> _Data provided_
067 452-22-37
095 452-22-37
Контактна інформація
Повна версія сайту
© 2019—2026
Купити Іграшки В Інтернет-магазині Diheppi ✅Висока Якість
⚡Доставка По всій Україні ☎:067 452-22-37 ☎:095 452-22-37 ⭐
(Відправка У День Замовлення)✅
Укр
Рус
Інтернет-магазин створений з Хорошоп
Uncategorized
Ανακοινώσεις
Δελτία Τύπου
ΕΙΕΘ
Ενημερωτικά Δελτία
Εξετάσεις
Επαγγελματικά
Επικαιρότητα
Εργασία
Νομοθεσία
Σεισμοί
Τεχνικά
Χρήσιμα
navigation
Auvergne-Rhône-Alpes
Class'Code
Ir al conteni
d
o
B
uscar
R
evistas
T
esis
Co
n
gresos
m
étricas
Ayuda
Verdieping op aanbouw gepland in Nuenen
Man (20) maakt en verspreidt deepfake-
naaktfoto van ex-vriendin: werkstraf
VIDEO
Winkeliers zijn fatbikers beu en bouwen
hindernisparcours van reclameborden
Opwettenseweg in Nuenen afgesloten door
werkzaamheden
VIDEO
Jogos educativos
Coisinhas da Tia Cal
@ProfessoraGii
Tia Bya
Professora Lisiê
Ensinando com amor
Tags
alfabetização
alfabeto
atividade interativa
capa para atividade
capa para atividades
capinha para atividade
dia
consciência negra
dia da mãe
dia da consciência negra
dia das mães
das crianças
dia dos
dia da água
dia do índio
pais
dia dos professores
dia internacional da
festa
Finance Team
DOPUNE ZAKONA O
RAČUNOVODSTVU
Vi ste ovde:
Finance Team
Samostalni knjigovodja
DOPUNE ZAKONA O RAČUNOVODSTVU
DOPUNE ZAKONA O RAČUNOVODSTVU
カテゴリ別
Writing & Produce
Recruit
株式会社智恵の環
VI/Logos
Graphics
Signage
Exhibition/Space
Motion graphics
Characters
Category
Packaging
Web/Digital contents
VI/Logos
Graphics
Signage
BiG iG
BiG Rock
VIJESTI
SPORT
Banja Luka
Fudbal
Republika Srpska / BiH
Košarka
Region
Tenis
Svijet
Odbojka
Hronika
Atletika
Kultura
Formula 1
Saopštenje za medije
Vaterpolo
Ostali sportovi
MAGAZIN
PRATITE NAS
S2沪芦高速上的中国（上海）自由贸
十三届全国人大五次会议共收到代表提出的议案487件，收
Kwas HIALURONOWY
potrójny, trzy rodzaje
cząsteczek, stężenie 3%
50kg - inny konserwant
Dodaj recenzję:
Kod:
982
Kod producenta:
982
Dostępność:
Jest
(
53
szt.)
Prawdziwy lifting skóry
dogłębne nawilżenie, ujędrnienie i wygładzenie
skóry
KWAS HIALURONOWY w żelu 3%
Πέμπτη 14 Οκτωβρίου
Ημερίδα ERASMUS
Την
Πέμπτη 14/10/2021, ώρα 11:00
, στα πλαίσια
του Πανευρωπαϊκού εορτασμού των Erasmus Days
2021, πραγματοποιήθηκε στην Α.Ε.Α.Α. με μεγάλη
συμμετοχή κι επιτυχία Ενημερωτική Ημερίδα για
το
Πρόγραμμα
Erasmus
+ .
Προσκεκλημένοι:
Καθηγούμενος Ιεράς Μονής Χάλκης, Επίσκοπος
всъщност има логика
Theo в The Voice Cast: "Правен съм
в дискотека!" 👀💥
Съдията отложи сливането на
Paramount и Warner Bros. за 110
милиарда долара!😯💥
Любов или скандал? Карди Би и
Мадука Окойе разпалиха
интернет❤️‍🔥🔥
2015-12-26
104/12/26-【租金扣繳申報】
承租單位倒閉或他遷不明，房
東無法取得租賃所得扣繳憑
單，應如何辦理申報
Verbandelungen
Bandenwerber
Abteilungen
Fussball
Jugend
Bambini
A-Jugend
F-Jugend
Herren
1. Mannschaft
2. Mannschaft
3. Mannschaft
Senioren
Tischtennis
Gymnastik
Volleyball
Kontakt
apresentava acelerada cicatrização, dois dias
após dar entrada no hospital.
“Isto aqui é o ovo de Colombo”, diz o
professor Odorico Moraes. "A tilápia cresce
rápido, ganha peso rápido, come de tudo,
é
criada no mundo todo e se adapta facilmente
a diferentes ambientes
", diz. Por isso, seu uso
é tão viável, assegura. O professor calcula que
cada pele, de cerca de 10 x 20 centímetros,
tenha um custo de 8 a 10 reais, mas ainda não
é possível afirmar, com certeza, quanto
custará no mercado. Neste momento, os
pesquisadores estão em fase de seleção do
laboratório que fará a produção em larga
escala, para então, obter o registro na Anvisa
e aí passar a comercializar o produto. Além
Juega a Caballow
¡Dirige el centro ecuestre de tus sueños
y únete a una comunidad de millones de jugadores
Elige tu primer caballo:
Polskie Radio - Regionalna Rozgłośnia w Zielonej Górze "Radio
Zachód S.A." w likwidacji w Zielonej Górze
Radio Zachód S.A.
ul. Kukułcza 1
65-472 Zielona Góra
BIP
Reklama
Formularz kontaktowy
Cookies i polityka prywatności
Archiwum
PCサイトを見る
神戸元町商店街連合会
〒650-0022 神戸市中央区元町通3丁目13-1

> _Task prompt_
Please render the lines of text from all the items above as a JSON list of strings, with one string per line and blank lines left out.

> _Reply to the exercise_
[
  "067 452-22-37",
  "095 452-22-37",
  "Контактна інформація",
  "Повна версія сайту",
  "© 2019—2026",
  "Купити Іграшки В Інтернет-магазині Diheppi ✅Висока Якість",
  "⚡Доставка По всій Україні ☎:067 452-22-37 ☎:095 452-22-37 ⭐",
  "(Відправка У День Замовлення)✅",
  "Укр",
  "Рус",
  "Інтернет-магазин створений з Хорошоп",
  "Uncategorized",
  "Ανακοινώσεις",
  "Δελτία Τύπου",
  "ΕΙΕΘ",
  "Ενημερωτικά Δελτία",
  "Εξετάσεις",
  "Επαγγελματικά",
  "Επικαιρότητα",
  "Εργασία",
  "Νομοθεσία",
  "Σεισμοί",
  "Τεχνικά",
  "Χρήσιμα",
  "navigation",
  "Auvergne-Rhône-Alpes",
  "Class'Code",
  "Ir al conteni",
  "d",
  "o",
  "B",
  "uscar",
  "R",
  "evistas",
  "T",
  "esis",
  "Co",
  "n",
  "gresos",
  "m",
  "étricas",
  "Ayuda",
  "Verdieping op aanbouw gepland in Nuenen",
  "Man (20) maakt en verspreidt deepfake-",
  "naaktfoto van ex-vriendin: werkstraf",
  "VIDEO",
  "Winkeliers zijn fatbikers beu en bouwen",
  "hindernisparcours van reclameborden",
  "Opwettenseweg in Nuenen afgesloten door",
  "werkzaamheden",
  "VIDEO",
  "Jogos educativos",
  "Coisinhas da Tia Cal",
  "@ProfessoraGii",
  "Tia Bya",
  "Professora Lisiê",
  "Ensinando com amor",
  "Tags",
  "alfabetização",
  "alfabeto",
  "atividade interativa",
  "capa para atividade",
  "capa para atividades",
  "capinha para atividade",
  "dia",
  "consciência negra",
  "dia da mãe",
  "dia da consciência negra",
  "dia das mães",
  "das crianças",
  "dia dos",
  "dia da água",
  "dia do índio",
  "pais",
  "dia dos professores",
  "dia internacional da",
  "festa",
  "Finance Team",
  "DOPUNE ZAKONA O",
  "RAČUNOVODSTVU",
  "Vi ste ovde:",
  "Finance Team",
  "Samostalni knjigovodja",
  "DOPUNE ZAKONA O RAČUNOVODSTVU",
  "DOPUNE ZAKONA O RAČUNOVODSTVU",
  "カテゴリ別",
  "Writing & Produce",
  "Recruit",
  "株式会社智恵の環",
  "VI/Logos",
  "Graphics",
  "Signage",
  "Exhibition/Space",
  "Motion graphics",
  "Characters",
  "Category",
  "Packaging",
  "Web/Digital contents",
  "VI/Logos",
  "Graphics",
  "Signage",
  "BiG iG",
  "BiG Rock",
  "VIJESTI",
  "SPORT",
  "Banja Luka",
  "Fudbal",
  "Republika Srpska / BiH",
  "Košarka",
  "Region",
  "Tenis",
  "Svijet",
  "Odbojka",
  "Hronika",
  "Atletika",
  "Kultura",
  "Formula 1",
  "Saopštenje za medije",
  "Vaterpolo",
  "Ostali sportovi",
  "MAGAZIN",
  "PRATITE NAS",
  "S2沪芦高速上的中国（上海）自由贸",
  "十三届全国人大五次会议共收到代表提出的议案487件，收",
  "Kwas HIALURONOWY",
  "potrójny, trzy rodzaje",
  "cząsteczek, stężenie 3%",
  "50kg - inny konserwant",
  "Dodaj recenzję:",
  "Kod:",
  "982",
  "Kod producenta:",
  "982",
  "Dostępność:",
  "Jest",
  "(",
  "53",
  "szt.)",
  "Prawdziwy lifting skóry",
  "dogłębne nawilżenie, ujędrnienie i wygładzenie",
  "skóry",
  "KWAS HIALURONOWY w żelu 3%",
  "Πέμπτη 14 Οκτωβρίου",
  "Ημερίδα ERASMUS",
  "Την",
  "Πέμπτη 14/10/2021, ώρα 11:00",
  ", στα πλαίσια",
  "του Πανευρωπαϊκού εορτασμού των Erasmus Days",
  "2021, πραγματοποιήθηκε στην Α.Ε.Α.Α. με μεγάλη",
  "συμμετοχή κι επιτυχία Ενημερωτική Ημερίδα για",
  "το",
  "Πρόγραμμα",
  "Erasmus",
  "+ .",
  "Προσκεκλημένοι:",
  "Καθηγούμενος Ιεράς Μονής Χάλκης, Επίσκοπος",
  "всъщност има логика",
  "Theo в The Voice Cast: \"Правен съм",
  "в дискотека!\" 👀💥",
  "Съдията отложи сливането на",
  "Paramount и Warner Bros. за 110",
  "милиарда долара!😯💥",
  "Любов или скандал? Карди Би и",
  "Мадука Окойе разпалиха",
  "интернет❤️‍🔥🔥",
  "2015-12-26",
  "104/12/26-【租金扣繳申報】",
  "承租單位倒閉或他遷不明，房",
  "東無法取得租賃所得扣繳憑",
  "單，應如何辦理申報",
  "Verbandelungen",
  "Bandenwerber",
  "Abteilungen",
  "Fussball",
  "Jugend",
  "Bambini",
  "A-Jugend",
  "F-Jugend",
  "Herren",
  "1. Mannschaft",
  "2. Mannschaft",
  "3. Mannschaft",
  "Senioren",
  "Tischtennis",
  "Gymnastik",
  "Volleyball",
  "Kontakt",
  "apresentava acelerada cicatrização, dois dias",
  "após dar entrada no hospital.",
  "“Isto aqui é o ovo de Colombo”, diz o",
  "professor Odorico Moraes. \"A tilápia cresce",
  "rápido, ganha peso rápido, come de tudo,",
  "é",
  "criada no mundo todo e se adapta facilmente",
  "a diferentes ambientes",
  "\", diz. Por isso, seu uso",
  "é tão viável, assegura. O professor calcula que",
  "cada pele, de cerca de 10 x 20 centímetros,",
  "tenha um custo de 8 a 10 reais, mas ainda não",
  "é possível afirmar, com certeza, quanto",
  "custará no mercado. Neste momento, os",
  "pesquisadores estão em fase de seleção do",
  "laboratório que fará a produção em larga",
  "escala, para então, obter o registro na Anvisa",
  "e aí passar a comercializar o produto. Além",
  "Juega a Caballow",
  "¡Dirige el centro ecuestre de tus sueños",
  "y únete a una comunidad de millones de jugadores",
  "Elige tu primer caballo:",
  "Polskie Radio - Regionalna Rozgłośnia w Zielonej Górze \"Radio",
  "Zachód S.A.\" w likwidacji w Zielonej Górze",
  "Radio Zachód S.A.",
  "ul. Kukułcza 1",
  "65-472 Zielona Góra",
  "BIP",
  "Reklama",
  "Formularz kontaktowy",
  "Cookies i polityka prywatności",
  "Archiwum",
  "PCサイトを見る",
  "神戸元町商店街連合会",
  "〒650-0022 神戸市中央区元町通3丁目13-1"
]